EXTRACT PROVIDED:
▼▼▼

The European Court of Justice (the Court) has ruled that EU law does not prevent Spanish legislation from requiring credit institutions (operating in Spain without being established there) to forward information necessary for combatting money laundering and terrorist financing direct to the Spanish authorities rather than through mutual cooperation routes. This judgment, delivered in Jyske Bank Gibraltar Ltd v Administración del Estado (Case C-212/11), has potential read-across to other EU legislation.

Legal Background

Directive 2006/60/EC on the prevention of the use of the financial system for the purpose of money laundering and terrorist financing (the Directive) requires European Member States to:

  • establish a Financial Intelligence Unit (FIU) in order responsible for receiving (and to the extent permitted, requesting), analysing and disseminating to the competent authorities, disclosures of information which concern potential money laundering, potential terrorist financing or are required by national legislation or regulation
  • require the institutions and persons covered by this Directive, and where applicable their directors and employees, to
    • inform the FIU of the suspected commission (or attempted commission) of money laundering or terrorist financing
    • provide the FIU on request with all necessary information.

▲▲▲

WHAT TO PRODUCE: Rewrite the part of the Court ruling summary above starting at "The European Court" and ending at "other EU legislation.", switching "Spanish authorities" to "national authorities".

EXERCISE DATA:
▼▼▼

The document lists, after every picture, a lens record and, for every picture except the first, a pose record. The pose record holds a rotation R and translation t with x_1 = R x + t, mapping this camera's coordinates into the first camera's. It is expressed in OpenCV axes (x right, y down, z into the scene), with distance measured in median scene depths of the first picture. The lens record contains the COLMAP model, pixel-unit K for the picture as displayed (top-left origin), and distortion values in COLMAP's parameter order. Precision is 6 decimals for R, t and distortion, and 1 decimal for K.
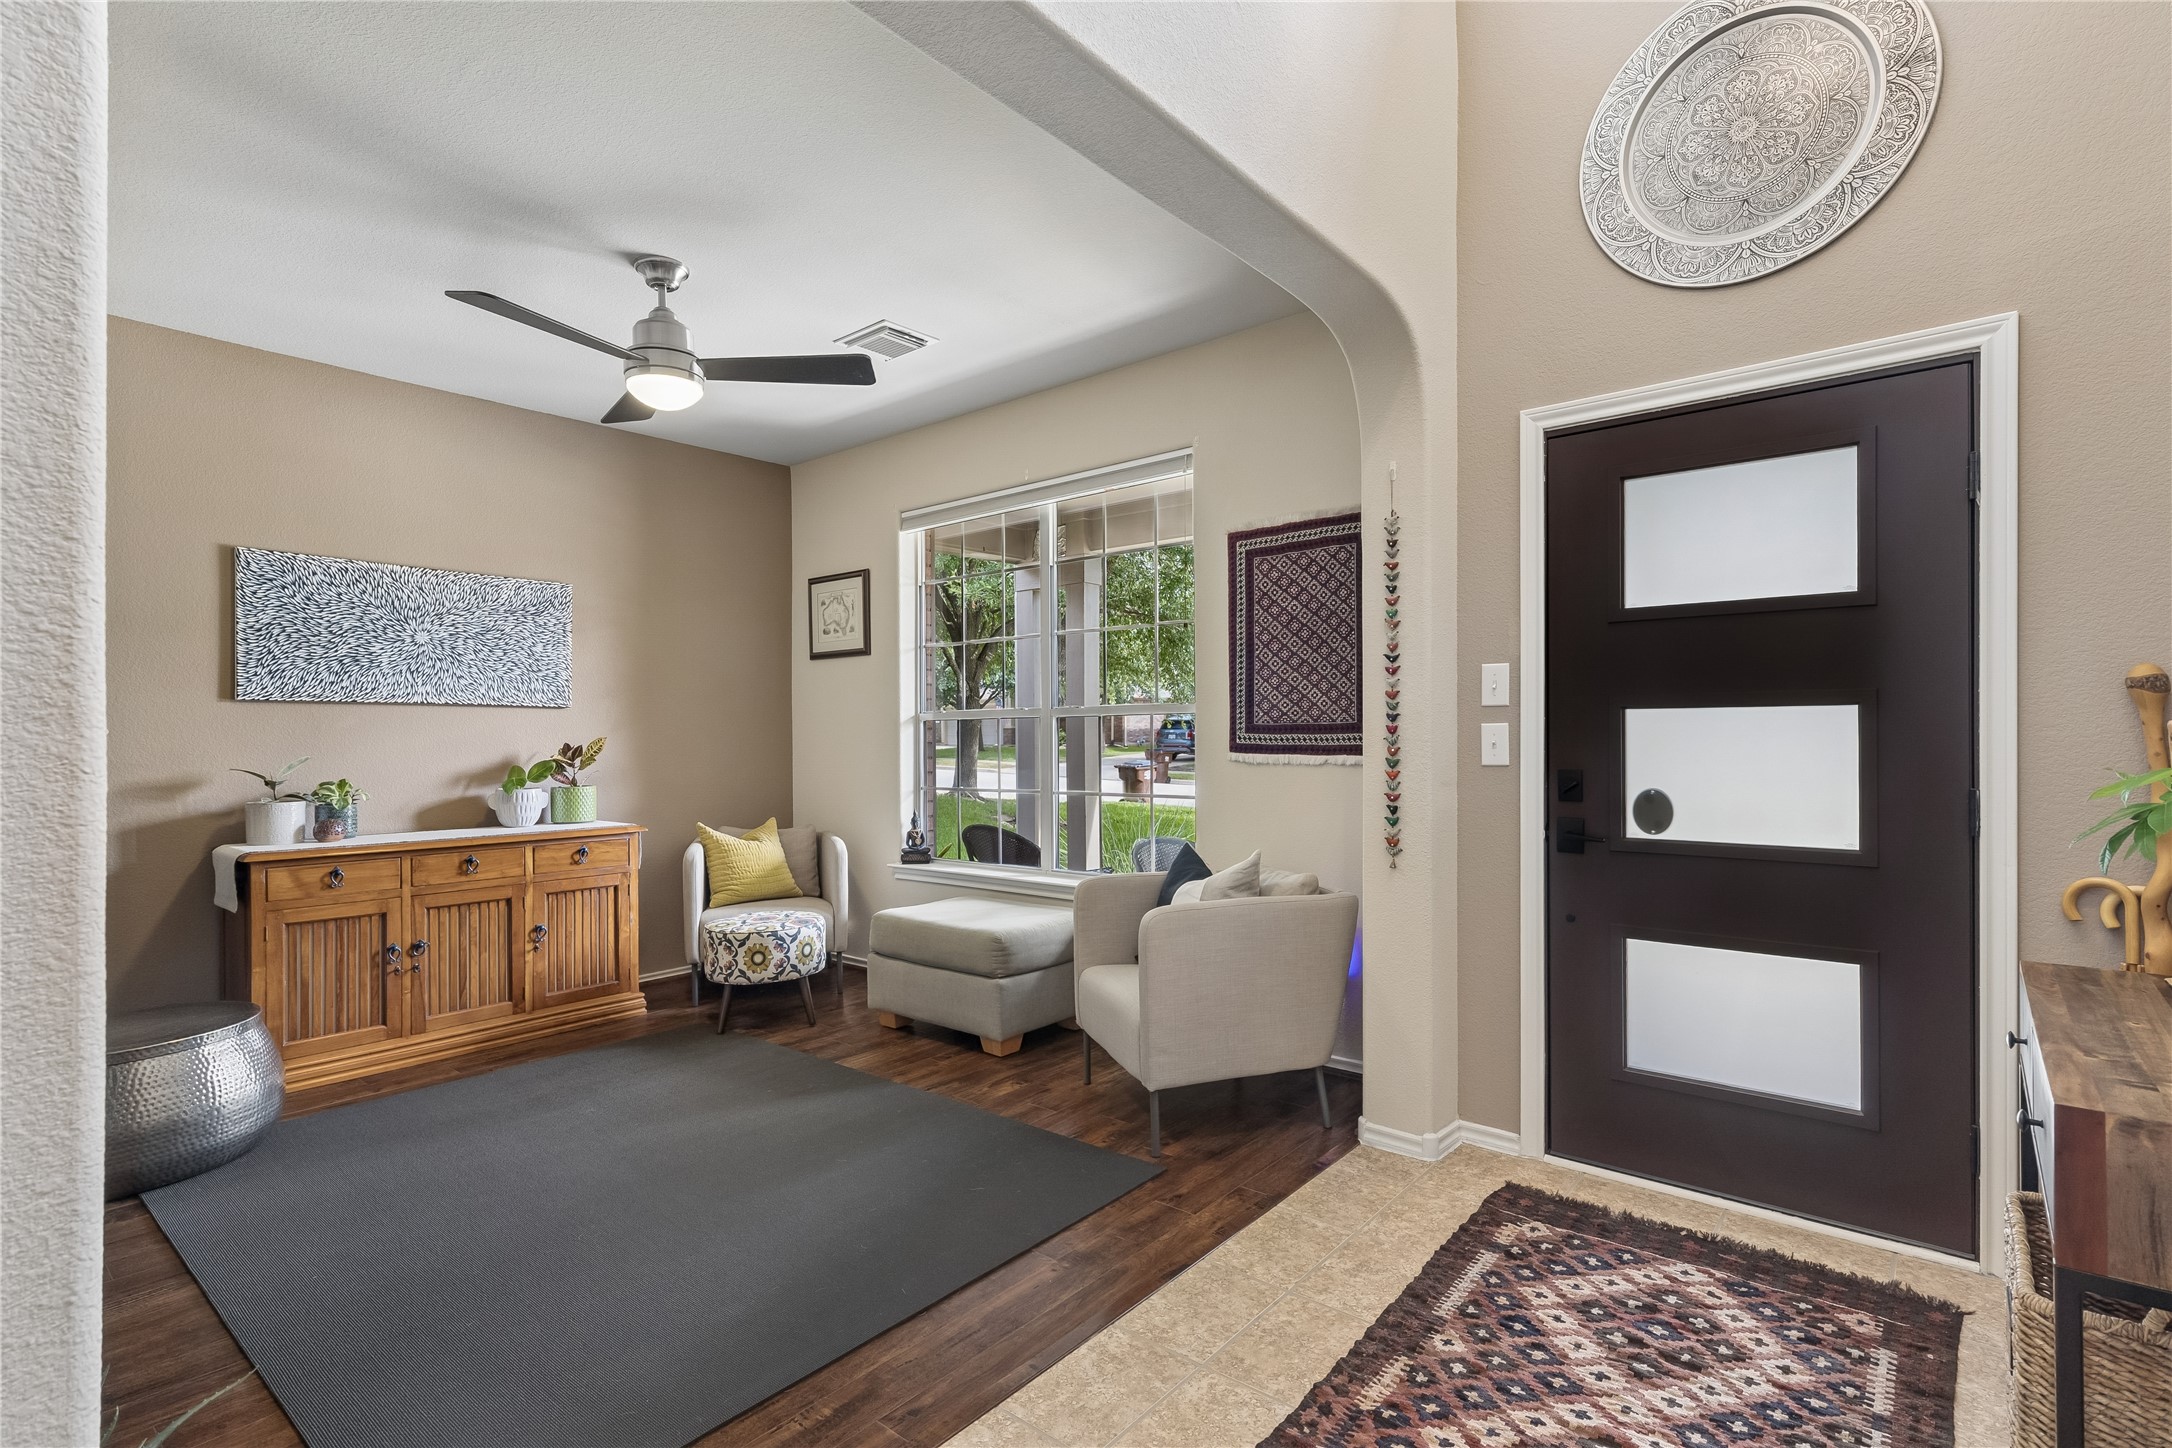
lens RADIAL K [[1012.5, 0, 1086.0], [0, 1012.5, 724.0], [0, 0, 1]] dist [-0.000837, -0.000500]
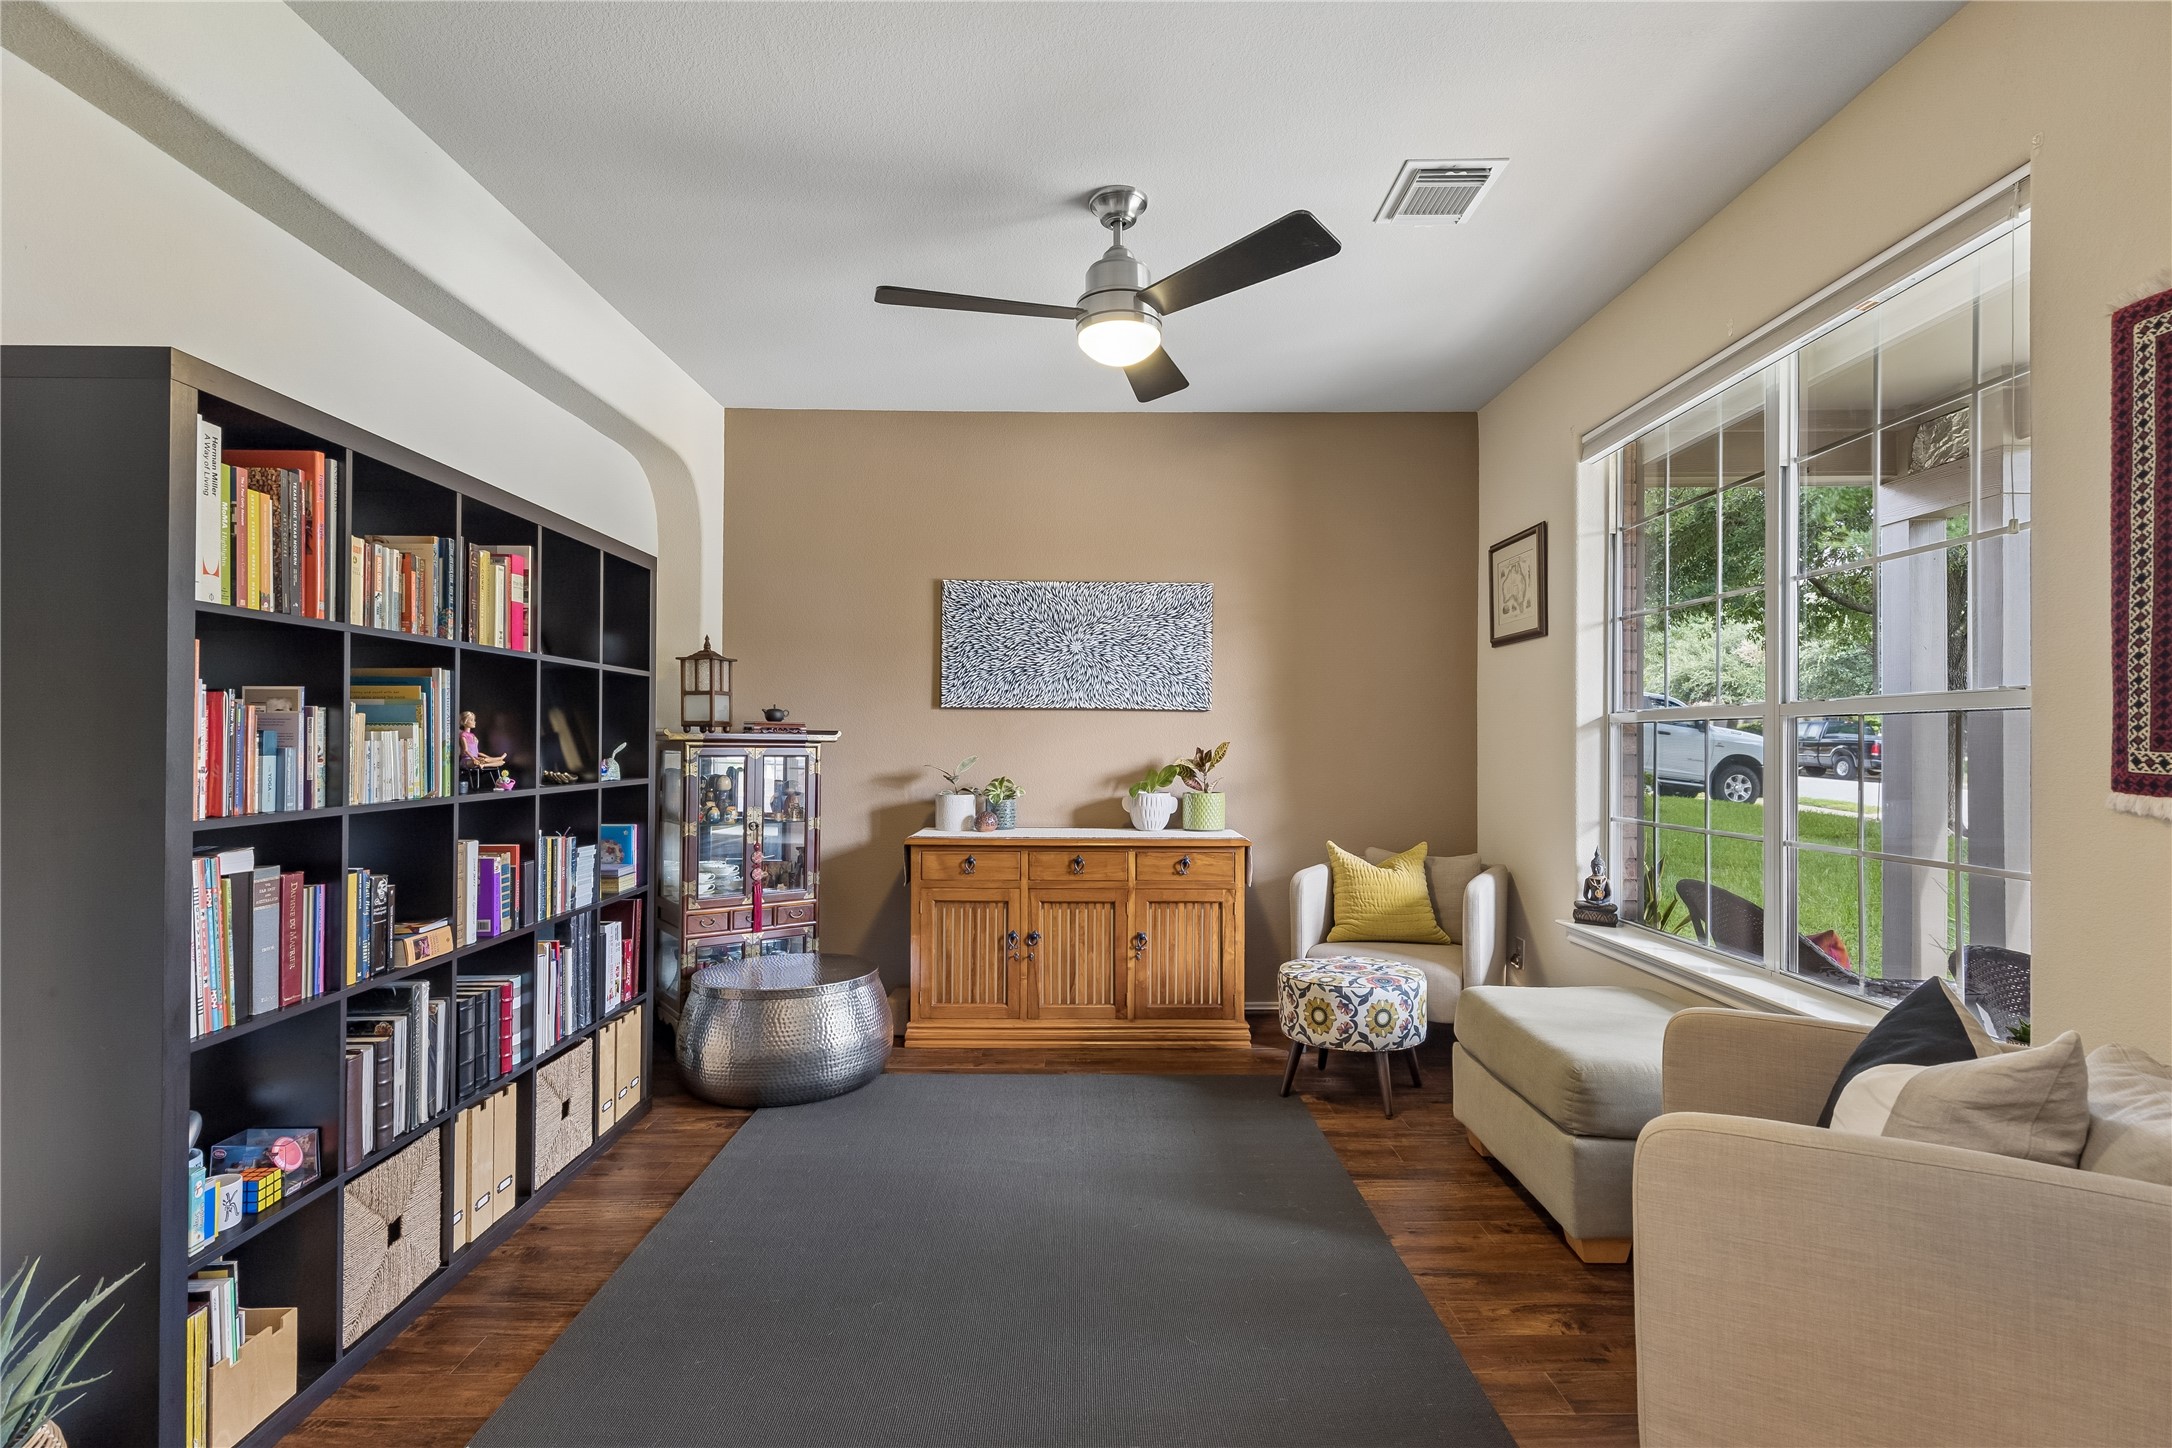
lens RADIAL K [[1012.5, 0, 1086.0], [0, 1012.5, 724.0], [0, 0, 1]] dist [-0.000837, -0.000500]
pose [[0.650189, -0.001496, -0.759771, 0.172037], [-0.001995, 0.999991, -0.003676, 0.000165], [0.759770, 0.003906, 0.650181, 0.326358]]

▲▲▲

YOUR RESPONSE:
The European Court of Justice (the Court) has ruled that EU law does not prevent Spanish legislation from requiring credit institutions (operating in Spain without being established there) to forward information necessary for combatting money laundering and terrorist financing direct to the national authorities rather than through mutual cooperation routes. This judgment, delivered in Jyske Bank Gibraltar Ltd v Administración del Estado (Case C-212/11), has potential read-across to other EU legislation.